### Supplied passage
------------------------------------------------
- Genre: Documentary
- Country of origin: United States
- No. of seasons: 2
- No. of episodes: 12

Production
- Executive producers: Kevin Spacey; Dana Brunetti;
- Running time: 60 minutes

Original release
- Network: CNN
- Release: March 6, 2016 – September 20, 2020

= Race for the White House =

Race for the White House is an American political television show that discusses various US presidential election campaigns throughout United States history. It premiered on March 6, 2016, on CNN. The series is narrated by Kevin Spacey, well known at the time of production for playing fictional President Frank Underwood in the American version of House of Cards. After Spacey faced allegations of child sexual abuse, the narration was re-recorded by Spacey's House of Cards co-star Mahershala Ali. Netflix Canada still streamed the original version with Kevin Spacey's audio narration until September 1, 2020, when the show was removed in Canada.

On January 9, 2020, it was announced that the second season would premiere on February 16, 2020.

==Episodes==

| Season | Episodes |  | Originally released |  |
| First released | Last released |
| 1 | 6 |  | March 6, 2016 | April 10, 2016 |
| 2 | 6 |  | February 16, 2020 | December 20, 2020 |

===Season 1 (2016)===

^{†} denotes an extended episode.

| No. overall | No. in season | Title | Directed by | Written by | Original release date | U.S. viewers (millions) |
| 1 | 1 | "1960: John F. Kennedy vs Richard Nixon" | Christopher Spencer | Christopher Spencer | March 6, 2016 | 2.56 |
Republican Vice President Richard Nixon hopes to win the presidency in the 1960 election, but faces a tough challenge from Democratic Senator John F. Kennedy.
| 2 | 2 | "1860: Abraham Lincoln vs Stephen A. Douglas" | Christopher Spencer | Christopher Spencer | March 13, 2016 | 1.98 |
Former Republican Representative Abraham Lincoln seeks to win the 1860 election by defeating Democratic Senator Stephen A. Douglas, as well as Southern Democratic Vice President John C. Breckinridge, and former Constitutional Unionist Senator John Bell.
------------------------------------------------
### What this exercise asks
**a)** Please answer these from the Race for the White House article:
(i) On which network did the show premiere?
(ii) Who re-recorded the narration?
(iii) How many U.S. viewers, in millions, watched "1960: John F. Kennedy vs Richard Nixon"?
**b)** Translate this sentence from the Race for the White House article into Spanish: "On January 9, 2020, it was announced that the second season would premiere on February 16, 2020."

### Provided data
------------------------------------------------
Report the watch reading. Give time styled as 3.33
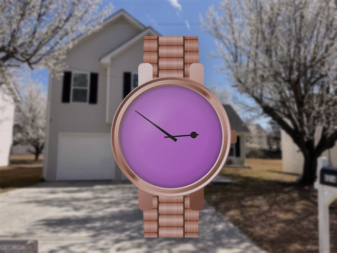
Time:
2.51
------------------------------------------------
### Solutions to the problems
**a)**
(i) CNN
(ii) Mahershala Ali
(iii) 2.56

**b)** El 9 de enero de 2020 se anunció que la segunda temporada se estrenaría el 16 de febrero de 2020.